Jon Oltsik, senior analyst at Enterprise Strategy Group explains that “today, WAN optimization has evolved from being seen as a tactical implementation to providing a strategic view of the network.” He continues by describing how Riverbed’s Cascade product delivers higher level business analytics, visibility and reporting.
Cascade 8.4 provides metrics on application throughput, user connection throughput and connection duration, providing a measurement of the true experience of the end user. Also new to version 8.4 is a Cascade Sensor-VE, a virtual remote sensor that runs on the Riverbed Services Platform (RSP), a virtualized partition of the established Steelhead appliance.
“With the enhancements we’re providing in Cascade 8.4, organizations can continuously assess their network with a proactive approach to resolving application issues,” said Apurva Dave, vice president of product marketing at Riverbed. Cascade 8.4 and Cascade Sensor-VE are currently available.
WAN Optimization Throwdown
Larry Chaffin posted last week on Network World that we would never see a vendor test at Interop that would compare Cisco, Blue Coat, Riverbed and Juniper. In 2008 he put out the challenge and Riverbed was the only one to respond. Riverbed continues to boast confidence in their product line and has called out Cisco on numerous occasions.

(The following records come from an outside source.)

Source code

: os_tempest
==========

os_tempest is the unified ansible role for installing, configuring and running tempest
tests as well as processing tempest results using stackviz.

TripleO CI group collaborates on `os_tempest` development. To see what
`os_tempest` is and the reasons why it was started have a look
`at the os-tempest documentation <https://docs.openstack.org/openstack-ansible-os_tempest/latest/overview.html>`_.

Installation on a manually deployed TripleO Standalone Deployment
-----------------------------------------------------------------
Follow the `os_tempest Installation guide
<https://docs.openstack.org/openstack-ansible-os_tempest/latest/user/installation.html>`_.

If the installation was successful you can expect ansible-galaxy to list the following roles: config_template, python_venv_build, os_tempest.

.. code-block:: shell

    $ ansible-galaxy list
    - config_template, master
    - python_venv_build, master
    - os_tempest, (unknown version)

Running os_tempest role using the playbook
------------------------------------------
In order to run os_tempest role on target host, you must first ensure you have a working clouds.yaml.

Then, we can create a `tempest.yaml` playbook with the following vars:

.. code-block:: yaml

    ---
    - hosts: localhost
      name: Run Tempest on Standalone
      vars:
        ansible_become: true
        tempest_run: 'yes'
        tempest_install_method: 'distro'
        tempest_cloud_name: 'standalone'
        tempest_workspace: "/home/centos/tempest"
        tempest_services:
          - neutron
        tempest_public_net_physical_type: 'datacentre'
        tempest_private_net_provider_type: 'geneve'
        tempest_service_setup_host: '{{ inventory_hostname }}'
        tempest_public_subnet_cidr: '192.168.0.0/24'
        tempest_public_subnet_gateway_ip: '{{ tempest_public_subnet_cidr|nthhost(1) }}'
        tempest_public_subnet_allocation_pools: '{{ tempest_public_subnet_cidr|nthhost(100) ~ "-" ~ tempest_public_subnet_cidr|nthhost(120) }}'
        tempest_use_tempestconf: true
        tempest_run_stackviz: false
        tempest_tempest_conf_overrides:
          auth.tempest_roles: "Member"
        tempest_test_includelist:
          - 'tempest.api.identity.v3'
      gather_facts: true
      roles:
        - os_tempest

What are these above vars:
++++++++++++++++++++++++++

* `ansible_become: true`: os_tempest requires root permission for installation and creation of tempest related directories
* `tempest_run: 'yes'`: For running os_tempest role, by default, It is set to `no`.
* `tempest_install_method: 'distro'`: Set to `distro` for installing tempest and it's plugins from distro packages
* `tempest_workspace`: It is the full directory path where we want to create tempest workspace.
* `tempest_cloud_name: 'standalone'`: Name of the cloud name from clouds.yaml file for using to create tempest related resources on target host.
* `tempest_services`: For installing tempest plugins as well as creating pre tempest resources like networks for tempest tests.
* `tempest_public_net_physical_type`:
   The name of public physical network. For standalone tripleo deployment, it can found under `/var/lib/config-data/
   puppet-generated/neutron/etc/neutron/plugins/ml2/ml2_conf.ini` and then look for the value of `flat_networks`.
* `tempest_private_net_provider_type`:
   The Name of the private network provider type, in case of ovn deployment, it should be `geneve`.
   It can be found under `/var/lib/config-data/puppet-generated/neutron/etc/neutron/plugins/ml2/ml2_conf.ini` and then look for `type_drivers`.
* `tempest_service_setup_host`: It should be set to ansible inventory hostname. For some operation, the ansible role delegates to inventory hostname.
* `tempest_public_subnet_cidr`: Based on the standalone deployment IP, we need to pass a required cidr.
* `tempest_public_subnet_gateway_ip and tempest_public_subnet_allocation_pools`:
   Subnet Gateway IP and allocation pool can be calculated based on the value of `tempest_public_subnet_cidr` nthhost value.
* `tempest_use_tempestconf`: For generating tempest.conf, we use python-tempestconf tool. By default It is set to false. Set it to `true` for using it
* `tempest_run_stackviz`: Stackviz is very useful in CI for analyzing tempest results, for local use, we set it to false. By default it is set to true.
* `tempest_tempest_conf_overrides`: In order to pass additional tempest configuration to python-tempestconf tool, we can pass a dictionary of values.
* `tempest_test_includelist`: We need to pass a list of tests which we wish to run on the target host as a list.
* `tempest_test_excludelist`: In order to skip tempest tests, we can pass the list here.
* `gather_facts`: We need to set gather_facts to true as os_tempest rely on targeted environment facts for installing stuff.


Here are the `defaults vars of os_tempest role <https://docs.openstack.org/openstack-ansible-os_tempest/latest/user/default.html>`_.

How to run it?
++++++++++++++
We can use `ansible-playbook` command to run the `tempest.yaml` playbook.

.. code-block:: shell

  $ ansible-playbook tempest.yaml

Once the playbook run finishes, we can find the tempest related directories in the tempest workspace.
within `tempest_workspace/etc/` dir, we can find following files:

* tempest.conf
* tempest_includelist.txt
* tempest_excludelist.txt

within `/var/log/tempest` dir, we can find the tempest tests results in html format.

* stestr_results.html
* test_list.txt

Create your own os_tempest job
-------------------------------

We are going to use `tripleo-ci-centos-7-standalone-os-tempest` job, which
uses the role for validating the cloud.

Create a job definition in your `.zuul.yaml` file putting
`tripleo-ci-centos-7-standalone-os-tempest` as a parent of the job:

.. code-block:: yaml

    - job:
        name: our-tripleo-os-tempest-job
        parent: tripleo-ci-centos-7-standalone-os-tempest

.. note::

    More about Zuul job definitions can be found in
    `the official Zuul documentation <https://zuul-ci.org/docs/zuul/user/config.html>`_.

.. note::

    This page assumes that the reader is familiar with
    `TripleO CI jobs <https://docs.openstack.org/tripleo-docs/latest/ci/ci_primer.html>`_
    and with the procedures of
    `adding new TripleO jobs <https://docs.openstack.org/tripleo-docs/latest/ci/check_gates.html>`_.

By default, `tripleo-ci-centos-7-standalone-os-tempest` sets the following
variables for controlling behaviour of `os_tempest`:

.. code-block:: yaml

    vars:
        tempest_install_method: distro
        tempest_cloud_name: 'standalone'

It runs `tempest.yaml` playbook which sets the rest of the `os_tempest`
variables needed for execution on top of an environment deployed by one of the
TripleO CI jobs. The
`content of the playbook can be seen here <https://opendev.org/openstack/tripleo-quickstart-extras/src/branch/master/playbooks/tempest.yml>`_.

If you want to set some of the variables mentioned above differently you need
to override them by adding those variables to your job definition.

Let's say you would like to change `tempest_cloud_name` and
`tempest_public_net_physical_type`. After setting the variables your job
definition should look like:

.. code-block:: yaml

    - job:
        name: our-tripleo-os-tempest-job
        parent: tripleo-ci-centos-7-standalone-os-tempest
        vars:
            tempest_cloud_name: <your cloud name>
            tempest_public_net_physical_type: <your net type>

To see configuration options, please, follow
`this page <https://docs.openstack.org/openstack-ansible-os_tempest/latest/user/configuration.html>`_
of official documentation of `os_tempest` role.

On the Inside Cisco IT blog a post details how they have been implementing Cisco Wide Area Application Services (WAAS) for internal IT at Cisco. The implementation update noted that they deployed WAAS to 200 remote offices worldwide and when fully deployed over the next six months will have implemented WAAS in approximately 300 offices and eight data centers world wide. The Riverbed blog was quick to post replies titled “Will Cisco ever catch up to Riverbed?” and “Is Cisco still trying to eat their own dogfood?“.
Heading to the clouds
Despite Oracle’s CEO Larry Ellison not getting this Cloud Computing thing, there is no doubt 2009 recorded a flurry of cloud news. WAN optimization is a critical element of many clouds and their supporting infrastructures. VMblog.com points out that the need for WAN optimization will become abundantly clear in 2010 as companies look to centralize services to the cloud and increase application performance and enterprise productivity. he article is written by Shawn Cooney, founder of Certeon, a Massachusetts based company providing application acceleration appliances and software.

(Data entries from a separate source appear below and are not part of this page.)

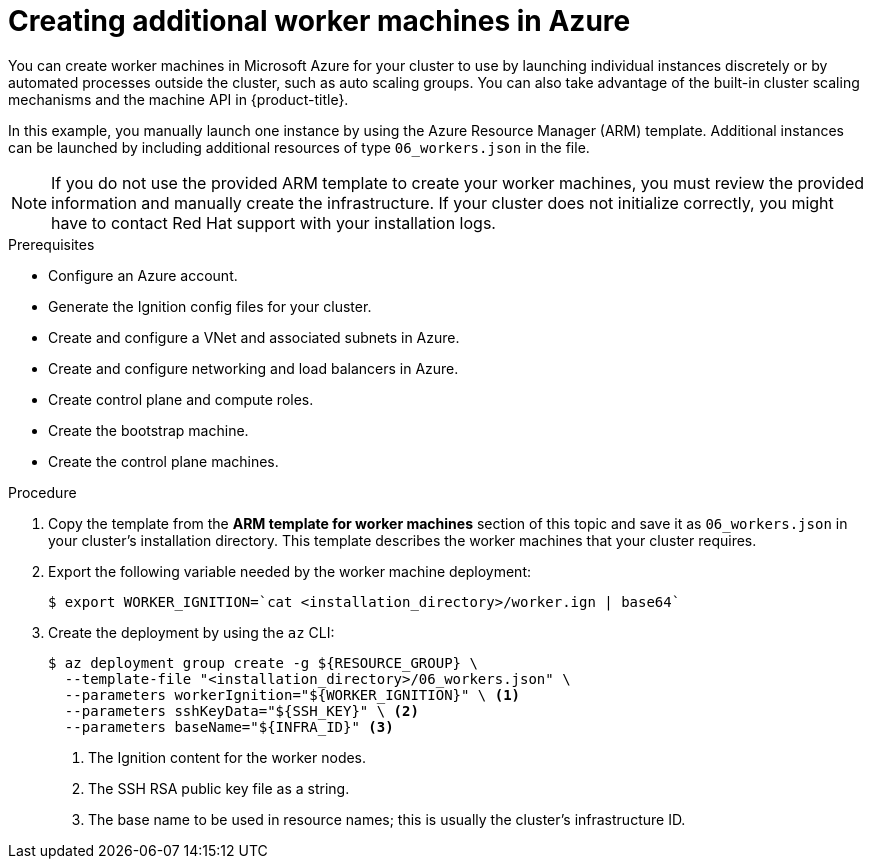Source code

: // Module included in the following assemblies:
//
// * installing/installing_azure/installing-azure-user-infra.adoc

[id="installation-creating-azure-worker_{context}"]
= Creating additional worker machines in Azure

You can create worker machines in Microsoft Azure for your cluster
to use by launching individual instances discretely or by automated processes
outside the cluster, such as auto scaling groups. You can also take advantage of
the built-in cluster scaling mechanisms and the machine API in {product-title}.

In this example, you manually launch one instance by using the Azure Resource
Manager (ARM) template. Additional instances can be launched by including
additional resources of type `06_workers.json` in the file.

[NOTE]
====
If you do not use the provided ARM template to create your worker machines, you
must review the provided information and manually create the infrastructure. If
your cluster does not initialize correctly, you might have to contact Red Hat
support with your installation logs.
====

.Prerequisites

* Configure an Azure account.
* Generate the Ignition config files for your cluster.
* Create and configure a VNet and associated subnets in Azure.
* Create and configure networking and load balancers in Azure.
* Create control plane and compute roles.
* Create the bootstrap machine.
* Create the control plane machines.

.Procedure

. Copy the template from the *ARM template for worker machines*
section of this topic and save it as `06_workers.json` in your cluster's installation directory. This
template describes the worker machines that your cluster requires.

. Export the following variable needed by the worker machine deployment:
+
[source,terminal]
----
$ export WORKER_IGNITION=`cat <installation_directory>/worker.ign | base64`
----

. Create the deployment by using the `az` CLI:
+
[source,terminal]
----
$ az deployment group create -g ${RESOURCE_GROUP} \
  --template-file "<installation_directory>/06_workers.json" \
  --parameters workerIgnition="${WORKER_IGNITION}" \ <1>
  --parameters sshKeyData="${SSH_KEY}" \ <2>
  --parameters baseName="${INFRA_ID}" <3>
----
<1> The Ignition content for the worker nodes.
<2> The SSH RSA public key file as a string.
<3> The base name to be used in resource names; this is usually the cluster's infrastructure ID.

Furthering the link between WAN optimization and cloud computing, Gregory Ness reports on Lew’s Law and the fortune of the network equipment industry at Seeking Alpha. The article explains Sun Microsystem’s Cloud CTO Lew Tucker’s prediction that IT expenses would increasingly track to the cost of electricity.
Gregory extends the law to network equipment leaders such as Cisco (CSCO), Juniper (JNPR), F5 Networks (FFIV) and Riverbed (RVBD) stating that the automation of the network will shape fortunes of these companies. He states “those who see this trend coming and align their offerings with these new demands will obtain strategic advantage over the leagues of tired offerings continuing to monetize complexity and manual labor as CIOs face increasing pressures from alternative cloud computing models and the spread of virtualization.”
Also highlighting the benefits of WAN optimization in the cloud, a IT Business Edge article records an interview with Adam Davison, vice president of corporate sales and marketing at Expand Networks. Earlier this month Global Crossing announced the addition of Juniper Networks equipment to WXC series application acceleration platforms for WAN optimization.
2010 is poised to be a break-out year, whether it is through additional acquisitions within the industry, or greater speed of adoption in corporate IT and the clouds.